TopIntroduction
According to a report issued by the World Health Organization (2011), about 63% of the estimated worldwide deaths in 2008 were due to chronic diseases. In Brazil, the percentage of deaths is even higher, reaching 72% according to the Ministério da Saúde (2011) (Brazillian Ministry of Health). Such diseases are characterized by a long continuous treatment along with, in general, a slow progression as shown by the World Health Organization (2011). Among the chronic diseases are: heart disease, kidney disease, cancer, diabetes, hypertension, chronic respiratory diseases and obesity.
The prevalence of obesity is considered a major public health problem in both developed and developing countries, according to the Agência Nacional de Saúde Suplementar (2007) (Brazilian National Health Agency). As shown by Gomes & Lerario (2009), Brandão et al. (2009), obesity is also directly related to the development of other chronic diseases such as heart disease, diabetes, and hypertension. In developed countries as well as in some emerging countries, including Brazil, the costs of treatment of these diseases that are a result of obesity are significant. In Brazil, approximately 10% of the money invested in the National Health System is a result of the overweight or obese, as shown by Bahia et al. (2012). The gravity of the situation is such that in the United States, the costs of obese patients exceeded the costs of smokers (Cawley & Meyerhoefer, 2012) (Moriarty et al., 2012).

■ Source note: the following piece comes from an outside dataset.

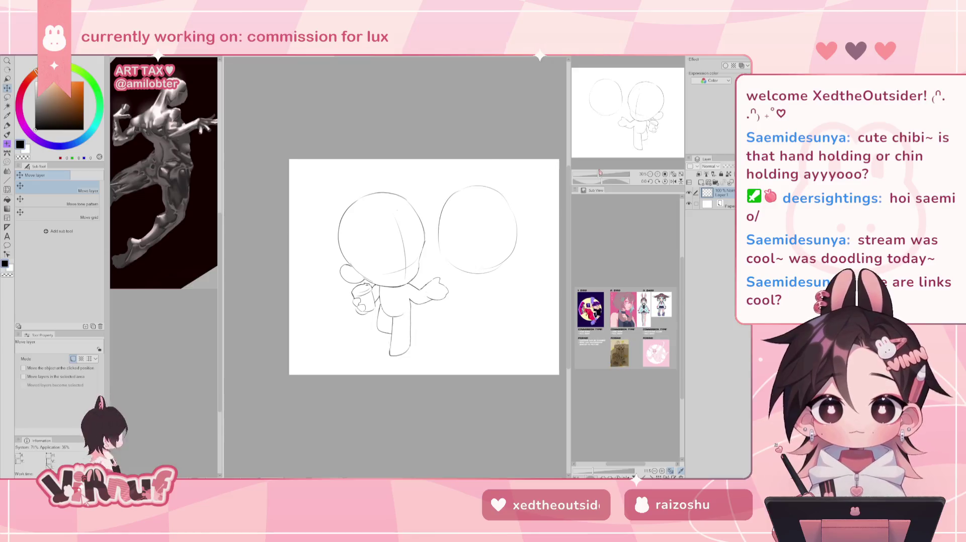
key("h")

Some risk factors are associated with chronic diseases. The main risk factors are smoking, physical inactivity, unhealthy food consumption and abuse in alcohol consumption. Among these, there is physical inactivity. Daily physical activity enables numerous health benefits to the individual. Some of these benefits are weight control and reduction of cardiovascular disease, type 2 diabetes mellitus, and the risk of cancer (Bianchini, Kaaks, & Vainio, 2002). Thus, it can be stated that daily physical activity helps reduce the risk of death from chronic noncommunicable diseases. Even the World Health Organization (2013) itself, in its Global Action Plan, promotes physical activities and exercises for this purpose.
However, people seek physical activity not only when they are sick or obese. The quest for physical exercise occurs for various reasons, such as: aesthetic reasons, for a better physical condition, for leisure and health issues, which can have a preventive or treatment character. So many different reasons make it not possible to elect a default environment, or establish similar environments, where the practice of exercise should be done exactly the same way. A person can work in different ways, a bodybuilding gym in your own home or even in public parks.

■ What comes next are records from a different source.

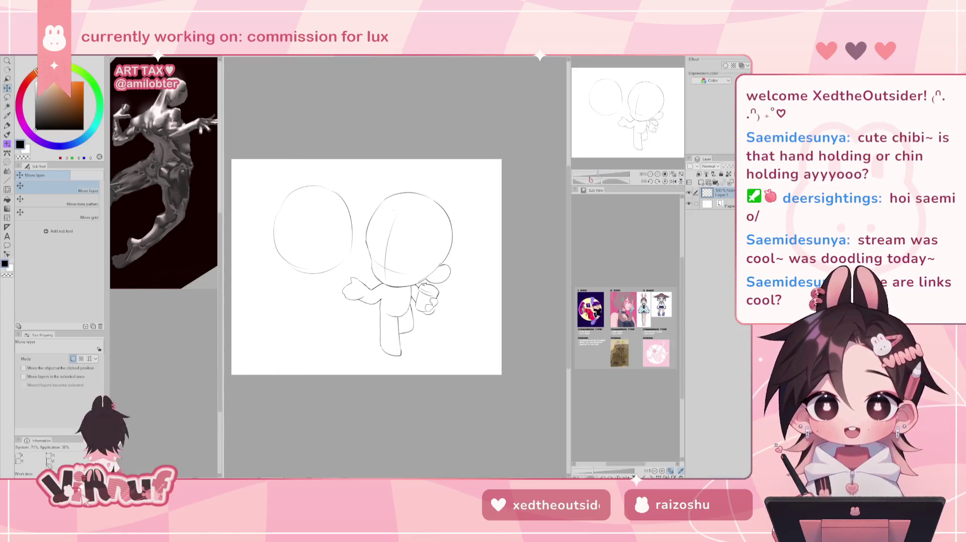
key("m")
mouse_move(391, 293)
left_mouse_down()
mouse_move(406, 162)
mouse_move(373, 276)
left_mouse_up()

According to Melzer et al. (2004), despite the benefits, some care must be taken during regular physical exercise, seeking to avoid problems such as musculoskeletal disorders, dehydration, heat stroke, sudden cardiac death, and oxidative stress. Such problems often occur due to unsupervised practice and / or irresponsible exercise. Furthermore, Melzer et al. (2004) states that these types of practices can be extremely detrimental and even lethal to both healthy and unhealthy people due to the possibility of physiological disorders.
In order to prevent such disturbances, it is expected that the individual performs the physical exercises according to recommendations set by health professionals (doctors, physiotherapists, fitness trainers, etc). One problem is that, from a physiological point of view, each individual is unique. Obviously, for certain purposes, two individuals may belong to the same equivalence class and thus can be treated similarly. However, any two individuals can not generally follow the same recommendations for the practice of their exercise. This is due to their specificities. Fletcher and Trejo (2005) state that recommendations are customized according to age, weight, history, and predisposition to certain diseases, fitness, health, etc.